I have another arXiv preprint, “Defining Equitable Geographic Districts in Road Networks via Stable Matching” (arXiv:1706.09593, with Mike Goodrich, Doruk Korkmaz, and Nil Mamano). It’s a follow-up to our previous work on stable matching in grids, but this time in road networks.

The idea is to partition a geographic region (such as a US state) into smaller districts from a given set of centers, so that each center has an equal (or designated) proportion of the population, and everyone is near their center. We formulate it as a stable matching problem where each center should be matched to its quota of population points, represented as vertices in a road network. Each center prefers to be matched to people near it and vice versa. Here’s an example of the kind of partition you get out of this:

This shows a partition of California into eight districts with random centers. The blank spots on the map are places roads don’t go (mostly mountains and desert). You can see that there are some problems with the partition, such as the light blue center somewhere in the San Francisco Bay Area getting most of its area in the far north and far south of the state. That sort of disconnection wouldn’t be allowed in the applications we have in mind, such as congressional redistricting. We hope to fix those sorts of issues by a more careful choice of centers, or possibly also by relaxing the requirement that each center have exactly the same quota, but for now we’re just investigating how to compute this partition.

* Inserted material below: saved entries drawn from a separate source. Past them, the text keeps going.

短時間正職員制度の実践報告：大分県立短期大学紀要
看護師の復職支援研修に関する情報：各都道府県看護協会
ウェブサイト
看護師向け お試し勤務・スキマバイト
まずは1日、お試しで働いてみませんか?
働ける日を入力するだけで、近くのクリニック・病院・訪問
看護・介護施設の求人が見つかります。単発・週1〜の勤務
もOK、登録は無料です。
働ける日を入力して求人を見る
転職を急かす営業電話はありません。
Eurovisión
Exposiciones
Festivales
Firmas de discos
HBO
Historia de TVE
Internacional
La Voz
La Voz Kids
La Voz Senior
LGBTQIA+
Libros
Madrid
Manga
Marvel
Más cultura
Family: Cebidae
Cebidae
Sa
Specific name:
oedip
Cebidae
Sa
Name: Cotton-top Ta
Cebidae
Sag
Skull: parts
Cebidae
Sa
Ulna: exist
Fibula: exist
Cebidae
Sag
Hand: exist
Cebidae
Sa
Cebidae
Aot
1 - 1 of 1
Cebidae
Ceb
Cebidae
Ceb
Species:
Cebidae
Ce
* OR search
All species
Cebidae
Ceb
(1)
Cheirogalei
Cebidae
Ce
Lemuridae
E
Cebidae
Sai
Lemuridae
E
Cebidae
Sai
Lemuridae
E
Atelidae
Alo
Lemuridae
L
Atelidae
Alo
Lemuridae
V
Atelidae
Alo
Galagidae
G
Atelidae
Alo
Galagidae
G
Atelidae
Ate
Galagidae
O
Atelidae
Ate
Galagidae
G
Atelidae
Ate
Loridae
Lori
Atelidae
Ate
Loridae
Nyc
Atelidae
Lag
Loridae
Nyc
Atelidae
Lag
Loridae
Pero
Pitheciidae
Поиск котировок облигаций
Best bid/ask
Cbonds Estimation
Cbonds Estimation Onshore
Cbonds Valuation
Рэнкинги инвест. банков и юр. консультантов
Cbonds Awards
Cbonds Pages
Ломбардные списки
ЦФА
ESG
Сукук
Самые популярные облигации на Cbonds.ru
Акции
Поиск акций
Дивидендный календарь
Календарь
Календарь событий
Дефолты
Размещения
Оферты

It turns out that stable matching problems such as this one, where symmetric distance functions are used to determine the preferences on both sides of the matching, have unique solutions that can be constructed by a variant of the nearest-neighbor chain algorithm from hierarchical clustering. We already used this idea in our grid matching paper, but it was easier there because of the existence of efficient dynamic post office data structures for points in a grid. To generalize this algorithm to road networks, we need a dynamic graph algorithm that can maintain a changing subset of network vertices and find the nearest neighbor in the subset to any query point, efficiently. This turns out to be possible using a separator hierarchy, giving us an algorithm to find the matching in time $$O(n^{3/2}\log n)$$ for $$n$$-vertex networks.

This is better than the classical Gale–Shapley algorithm when the number of centers is large, especially because running Gale–Shapley requires computing and storing distances from all vertices to all centers, a slow and memory-consuming task. Using the nearest-neighbor chain method we were able to solve some partitioning problems on which other algorithms ran out of memory. However, our computational experiments showed that for most inputs a better and simpler algorithm than either Gale–Shapley or the nearest neighbor chain algorithm is possible. The idea is to interleave multiple instances of Dijkstra’s algorithm, one for each center, matching each point of the graph to the first instance of Dijkstra that reaches it, and stopping each instance when it reaches its quota. One can find inputs that cause most of the instances of Dijkstra’s algorithm to search most of the graph, so the worst-case runtime of this interleaved Dijkstra method matches the distance computation phase of Gale–Shapley. But in our experiments with random centers most of the instances of Dijkstra’s algorithm stopped early, giving us fast running times in practice.

It seems reasonable to hope that, under some assumptions about what the input looks like and with randomly chosen centers, the interleaved Dijkstra method can achieve near-linear runtime. But we were not able to prove this; it’s one of the problems we list as open at the end of the preprint.